As part of its reorganization plan, the company had entered into a settlement with the majority of its existing debt holders to convert more than $200 million of debt into equity.
The agreement states that Eurofresh will receive $35 million in new capital to repay debt, ensure financial stability and invest in strategic capital expenditures. The new money comes from an investor group including company founder and chairman Johan van den Berg.
Two competing bids for the company emerged during the bankruptcy proceedings, but the investor group including the former founder later topped those tentative offers, which Ferguson said were never formalized.
In addition, Eurofresh reached agreement on claims by secured lenders and the U.S. Department of Labor, which had pressed a $6 million claim against the company for alleged labor-law violations.
Most recently, the company came to agreement with a group of lenders led by Silver Point Finance LLC and including Wells Fargo, which will continue a long-term credit agreement with the company.
Ferguson said he will stay on as CEO and he expects no major management changes, though a new board of directors will take over when the reorganized company emerges
Nov. 18. Ferguson said the company has continued to operate profitably, excluding reorganization expenses, and without layoffs throughout the bankruptcy process. The company is still working to improve production but is ahead of its plan, he added.
Eurofresh is also pushing new product and marketinginitiatives.

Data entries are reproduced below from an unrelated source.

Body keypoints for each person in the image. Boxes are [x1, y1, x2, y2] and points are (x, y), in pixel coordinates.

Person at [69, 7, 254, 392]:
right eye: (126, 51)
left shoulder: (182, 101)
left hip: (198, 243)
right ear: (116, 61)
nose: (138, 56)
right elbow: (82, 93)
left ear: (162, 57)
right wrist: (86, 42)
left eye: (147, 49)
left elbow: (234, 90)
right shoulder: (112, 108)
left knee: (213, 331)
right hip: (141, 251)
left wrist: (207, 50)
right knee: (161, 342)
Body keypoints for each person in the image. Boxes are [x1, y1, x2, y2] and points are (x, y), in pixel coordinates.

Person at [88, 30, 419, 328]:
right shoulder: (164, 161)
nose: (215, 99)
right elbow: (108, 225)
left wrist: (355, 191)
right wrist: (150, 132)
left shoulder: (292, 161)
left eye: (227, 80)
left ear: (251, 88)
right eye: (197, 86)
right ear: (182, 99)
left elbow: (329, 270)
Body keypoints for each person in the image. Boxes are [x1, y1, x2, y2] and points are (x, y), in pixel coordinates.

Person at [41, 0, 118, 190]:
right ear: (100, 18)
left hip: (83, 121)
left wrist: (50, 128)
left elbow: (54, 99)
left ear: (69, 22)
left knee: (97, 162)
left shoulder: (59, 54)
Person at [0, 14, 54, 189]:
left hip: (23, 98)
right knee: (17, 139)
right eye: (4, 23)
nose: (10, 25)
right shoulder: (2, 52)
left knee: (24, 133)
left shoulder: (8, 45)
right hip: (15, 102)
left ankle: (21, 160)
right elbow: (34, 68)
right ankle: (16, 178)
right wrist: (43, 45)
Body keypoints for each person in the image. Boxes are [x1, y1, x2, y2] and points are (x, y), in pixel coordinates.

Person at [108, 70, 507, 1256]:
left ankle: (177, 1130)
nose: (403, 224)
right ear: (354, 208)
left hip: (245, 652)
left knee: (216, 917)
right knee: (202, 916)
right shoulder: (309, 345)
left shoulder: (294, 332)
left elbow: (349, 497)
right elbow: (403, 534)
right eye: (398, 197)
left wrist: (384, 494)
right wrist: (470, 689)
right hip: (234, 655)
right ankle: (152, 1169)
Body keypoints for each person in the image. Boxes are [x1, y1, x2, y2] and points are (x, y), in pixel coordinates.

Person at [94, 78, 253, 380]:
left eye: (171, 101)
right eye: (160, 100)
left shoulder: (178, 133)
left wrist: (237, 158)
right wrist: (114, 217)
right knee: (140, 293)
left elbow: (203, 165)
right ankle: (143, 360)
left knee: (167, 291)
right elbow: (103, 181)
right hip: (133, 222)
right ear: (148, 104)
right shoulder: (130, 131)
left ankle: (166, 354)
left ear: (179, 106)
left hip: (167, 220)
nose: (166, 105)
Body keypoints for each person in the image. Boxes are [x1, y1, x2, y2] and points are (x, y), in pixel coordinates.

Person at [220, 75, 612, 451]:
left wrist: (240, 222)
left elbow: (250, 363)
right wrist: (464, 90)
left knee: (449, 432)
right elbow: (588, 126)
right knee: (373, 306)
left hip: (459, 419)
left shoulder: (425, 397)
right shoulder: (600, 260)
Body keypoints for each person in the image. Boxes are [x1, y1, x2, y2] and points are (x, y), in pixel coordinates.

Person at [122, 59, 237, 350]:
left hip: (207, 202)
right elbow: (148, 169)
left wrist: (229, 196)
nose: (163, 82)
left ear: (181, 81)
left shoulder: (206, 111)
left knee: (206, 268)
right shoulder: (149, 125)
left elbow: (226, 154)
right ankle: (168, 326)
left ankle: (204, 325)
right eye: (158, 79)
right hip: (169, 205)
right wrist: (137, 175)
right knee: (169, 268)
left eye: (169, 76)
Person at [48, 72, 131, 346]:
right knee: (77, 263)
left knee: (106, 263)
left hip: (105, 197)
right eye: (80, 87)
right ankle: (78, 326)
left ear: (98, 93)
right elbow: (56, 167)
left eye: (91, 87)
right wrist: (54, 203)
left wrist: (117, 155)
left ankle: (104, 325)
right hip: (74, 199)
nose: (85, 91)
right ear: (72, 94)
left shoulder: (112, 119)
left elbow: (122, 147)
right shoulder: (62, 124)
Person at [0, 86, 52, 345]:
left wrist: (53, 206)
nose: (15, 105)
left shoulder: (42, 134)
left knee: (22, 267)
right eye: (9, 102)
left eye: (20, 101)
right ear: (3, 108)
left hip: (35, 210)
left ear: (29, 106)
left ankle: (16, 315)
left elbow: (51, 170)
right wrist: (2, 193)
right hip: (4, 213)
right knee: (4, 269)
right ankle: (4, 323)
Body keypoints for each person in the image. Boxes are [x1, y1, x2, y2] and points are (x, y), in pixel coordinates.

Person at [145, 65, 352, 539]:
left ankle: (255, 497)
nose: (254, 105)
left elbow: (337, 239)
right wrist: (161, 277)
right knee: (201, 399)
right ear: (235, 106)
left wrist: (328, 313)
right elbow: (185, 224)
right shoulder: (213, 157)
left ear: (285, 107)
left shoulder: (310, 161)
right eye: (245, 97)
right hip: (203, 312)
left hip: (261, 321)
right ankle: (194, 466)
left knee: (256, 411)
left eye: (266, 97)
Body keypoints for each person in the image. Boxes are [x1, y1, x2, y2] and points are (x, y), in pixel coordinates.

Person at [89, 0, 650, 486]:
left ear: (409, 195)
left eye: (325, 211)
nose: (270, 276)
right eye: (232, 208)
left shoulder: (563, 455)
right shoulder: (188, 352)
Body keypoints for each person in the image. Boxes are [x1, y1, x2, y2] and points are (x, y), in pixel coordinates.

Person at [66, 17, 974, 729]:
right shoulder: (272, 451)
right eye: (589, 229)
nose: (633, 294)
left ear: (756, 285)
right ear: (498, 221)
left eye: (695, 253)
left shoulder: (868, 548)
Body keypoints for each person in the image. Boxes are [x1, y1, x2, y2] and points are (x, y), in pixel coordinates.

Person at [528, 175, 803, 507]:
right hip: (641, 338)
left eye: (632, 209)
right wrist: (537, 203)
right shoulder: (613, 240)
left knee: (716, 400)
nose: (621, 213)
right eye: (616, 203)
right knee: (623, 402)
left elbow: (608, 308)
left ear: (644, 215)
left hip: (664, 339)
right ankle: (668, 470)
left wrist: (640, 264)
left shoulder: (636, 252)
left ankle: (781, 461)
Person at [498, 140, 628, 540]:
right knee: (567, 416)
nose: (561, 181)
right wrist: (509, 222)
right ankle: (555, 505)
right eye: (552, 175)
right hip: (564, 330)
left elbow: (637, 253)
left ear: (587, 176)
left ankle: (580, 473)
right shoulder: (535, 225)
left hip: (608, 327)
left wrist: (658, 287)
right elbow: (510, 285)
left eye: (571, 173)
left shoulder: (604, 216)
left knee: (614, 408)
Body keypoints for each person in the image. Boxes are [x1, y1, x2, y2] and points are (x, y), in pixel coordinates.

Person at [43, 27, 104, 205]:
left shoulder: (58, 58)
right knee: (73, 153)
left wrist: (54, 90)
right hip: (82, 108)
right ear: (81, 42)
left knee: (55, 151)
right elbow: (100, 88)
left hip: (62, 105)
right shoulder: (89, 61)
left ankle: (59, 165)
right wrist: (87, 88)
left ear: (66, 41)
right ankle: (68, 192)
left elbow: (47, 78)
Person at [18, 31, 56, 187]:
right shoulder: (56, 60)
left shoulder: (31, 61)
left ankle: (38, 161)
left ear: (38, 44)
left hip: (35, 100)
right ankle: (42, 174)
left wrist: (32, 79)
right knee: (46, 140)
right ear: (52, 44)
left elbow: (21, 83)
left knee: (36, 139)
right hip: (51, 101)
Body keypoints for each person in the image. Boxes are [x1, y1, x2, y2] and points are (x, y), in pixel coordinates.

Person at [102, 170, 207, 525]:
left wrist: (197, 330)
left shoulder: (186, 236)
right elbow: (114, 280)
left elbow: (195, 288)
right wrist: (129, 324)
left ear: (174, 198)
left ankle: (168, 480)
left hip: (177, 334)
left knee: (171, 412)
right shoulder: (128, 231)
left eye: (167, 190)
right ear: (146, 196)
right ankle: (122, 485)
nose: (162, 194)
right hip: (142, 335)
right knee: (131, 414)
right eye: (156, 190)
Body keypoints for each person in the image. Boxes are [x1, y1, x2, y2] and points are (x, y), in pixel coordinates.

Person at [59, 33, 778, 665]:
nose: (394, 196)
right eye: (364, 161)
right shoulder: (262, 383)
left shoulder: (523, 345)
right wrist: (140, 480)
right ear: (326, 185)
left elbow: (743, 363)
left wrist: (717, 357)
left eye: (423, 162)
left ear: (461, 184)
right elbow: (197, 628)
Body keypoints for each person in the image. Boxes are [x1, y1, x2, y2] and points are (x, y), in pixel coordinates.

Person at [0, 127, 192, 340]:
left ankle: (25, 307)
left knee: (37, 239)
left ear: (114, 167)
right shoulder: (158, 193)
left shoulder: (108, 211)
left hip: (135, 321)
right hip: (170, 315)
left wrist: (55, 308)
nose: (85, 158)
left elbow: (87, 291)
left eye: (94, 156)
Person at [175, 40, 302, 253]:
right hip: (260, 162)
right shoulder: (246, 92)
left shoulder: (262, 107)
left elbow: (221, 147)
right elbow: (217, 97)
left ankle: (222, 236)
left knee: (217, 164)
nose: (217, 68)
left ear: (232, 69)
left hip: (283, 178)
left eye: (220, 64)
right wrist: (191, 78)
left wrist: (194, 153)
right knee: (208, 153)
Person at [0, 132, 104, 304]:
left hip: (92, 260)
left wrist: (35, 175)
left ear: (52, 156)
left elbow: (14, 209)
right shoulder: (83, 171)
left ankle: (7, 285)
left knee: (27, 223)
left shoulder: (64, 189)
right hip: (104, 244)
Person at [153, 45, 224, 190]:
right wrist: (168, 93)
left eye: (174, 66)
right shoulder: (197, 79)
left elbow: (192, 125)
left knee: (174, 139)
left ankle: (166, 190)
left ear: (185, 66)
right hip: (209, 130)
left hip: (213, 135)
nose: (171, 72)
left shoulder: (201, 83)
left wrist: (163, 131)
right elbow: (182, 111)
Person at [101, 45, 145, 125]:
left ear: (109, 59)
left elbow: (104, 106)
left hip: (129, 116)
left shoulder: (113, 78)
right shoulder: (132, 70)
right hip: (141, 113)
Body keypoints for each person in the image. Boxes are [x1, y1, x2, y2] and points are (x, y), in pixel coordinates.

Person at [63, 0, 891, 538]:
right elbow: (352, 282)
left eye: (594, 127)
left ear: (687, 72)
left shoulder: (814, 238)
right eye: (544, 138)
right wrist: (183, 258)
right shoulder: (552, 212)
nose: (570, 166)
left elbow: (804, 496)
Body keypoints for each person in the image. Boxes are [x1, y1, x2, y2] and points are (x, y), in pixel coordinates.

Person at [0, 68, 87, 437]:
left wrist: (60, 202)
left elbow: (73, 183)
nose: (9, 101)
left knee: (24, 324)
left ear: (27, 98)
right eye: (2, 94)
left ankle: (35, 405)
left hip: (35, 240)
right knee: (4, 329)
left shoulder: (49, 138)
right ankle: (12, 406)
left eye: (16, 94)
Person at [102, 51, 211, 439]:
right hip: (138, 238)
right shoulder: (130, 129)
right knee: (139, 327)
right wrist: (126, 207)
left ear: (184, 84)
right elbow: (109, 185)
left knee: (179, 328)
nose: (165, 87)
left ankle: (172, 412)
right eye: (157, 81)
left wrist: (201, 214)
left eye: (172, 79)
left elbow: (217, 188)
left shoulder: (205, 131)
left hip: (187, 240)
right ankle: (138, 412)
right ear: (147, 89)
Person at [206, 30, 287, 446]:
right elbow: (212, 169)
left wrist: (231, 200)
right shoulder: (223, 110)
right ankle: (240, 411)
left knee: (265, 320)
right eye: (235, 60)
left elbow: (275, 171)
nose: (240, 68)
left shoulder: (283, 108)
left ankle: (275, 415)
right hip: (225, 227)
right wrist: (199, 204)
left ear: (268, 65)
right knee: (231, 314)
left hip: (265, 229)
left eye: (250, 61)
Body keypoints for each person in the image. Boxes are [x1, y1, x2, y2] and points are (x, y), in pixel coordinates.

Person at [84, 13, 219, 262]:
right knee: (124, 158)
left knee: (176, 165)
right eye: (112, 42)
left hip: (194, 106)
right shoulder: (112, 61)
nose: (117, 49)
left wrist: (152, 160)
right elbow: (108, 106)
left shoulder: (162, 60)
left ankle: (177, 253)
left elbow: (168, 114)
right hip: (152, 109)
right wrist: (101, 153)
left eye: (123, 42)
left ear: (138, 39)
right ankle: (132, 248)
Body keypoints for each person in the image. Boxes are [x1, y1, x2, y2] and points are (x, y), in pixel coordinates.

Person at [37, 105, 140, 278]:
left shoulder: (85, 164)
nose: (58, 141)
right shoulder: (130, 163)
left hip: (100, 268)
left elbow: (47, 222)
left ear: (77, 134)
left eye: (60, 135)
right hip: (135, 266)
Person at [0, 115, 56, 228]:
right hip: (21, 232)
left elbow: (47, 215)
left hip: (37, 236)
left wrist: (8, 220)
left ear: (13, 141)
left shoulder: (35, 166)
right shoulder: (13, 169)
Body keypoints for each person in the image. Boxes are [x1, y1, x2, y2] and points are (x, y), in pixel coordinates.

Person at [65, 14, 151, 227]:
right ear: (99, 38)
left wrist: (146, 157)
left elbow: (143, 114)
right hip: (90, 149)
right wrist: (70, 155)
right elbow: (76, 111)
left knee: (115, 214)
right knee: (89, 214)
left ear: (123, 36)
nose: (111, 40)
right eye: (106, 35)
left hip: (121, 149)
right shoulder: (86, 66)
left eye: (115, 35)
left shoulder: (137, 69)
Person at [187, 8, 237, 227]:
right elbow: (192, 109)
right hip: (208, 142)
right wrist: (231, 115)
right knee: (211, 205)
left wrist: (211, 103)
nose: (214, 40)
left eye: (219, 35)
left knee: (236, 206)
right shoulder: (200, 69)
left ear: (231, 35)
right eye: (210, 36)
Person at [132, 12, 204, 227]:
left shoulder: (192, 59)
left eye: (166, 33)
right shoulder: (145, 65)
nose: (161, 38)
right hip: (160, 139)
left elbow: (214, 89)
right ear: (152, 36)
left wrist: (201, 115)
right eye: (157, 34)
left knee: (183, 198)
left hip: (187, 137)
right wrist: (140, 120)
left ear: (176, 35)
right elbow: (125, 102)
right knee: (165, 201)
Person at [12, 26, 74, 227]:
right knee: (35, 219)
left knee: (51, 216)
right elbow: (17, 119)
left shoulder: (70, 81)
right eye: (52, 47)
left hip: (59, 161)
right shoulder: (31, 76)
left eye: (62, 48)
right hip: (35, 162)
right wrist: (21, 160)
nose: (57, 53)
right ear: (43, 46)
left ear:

The company earlier this year rolled out a line of mini-cucumbers and bite-sized grape tomatoes, and launched a new “Fresh Idea” labeling program suggesting consumer uses for each product.
“They’ve been very active on the marketing side,” said Greg Johnson, editor of the produceindustry weekly newsletter The Packer in Lenexa, Kan.
“They’re not just sitting on a beefsteak tomato and saying, ‘this is what we got, take it,’ which seems to suggest they’re in a good business place.”
Greenhouse tomatoes are a high-value crop, accounting for about 35 to 40 percent of U.S. retail tomato sales worth an estimated $2.5 billion to $3 billion in 2008, Johnson said, adding that Eurofresh is a major domestic producer.
Eurofresh reported revenues of $177 million in 2008.
“They are considered a big player, especially in the U.S.,” Johnson said.
But like other U.S. growers, Eurofresh faces stiff competition from Canadian and Mexican greenhouse tomato producers, as well as prices that have flattened in the past few years, he said.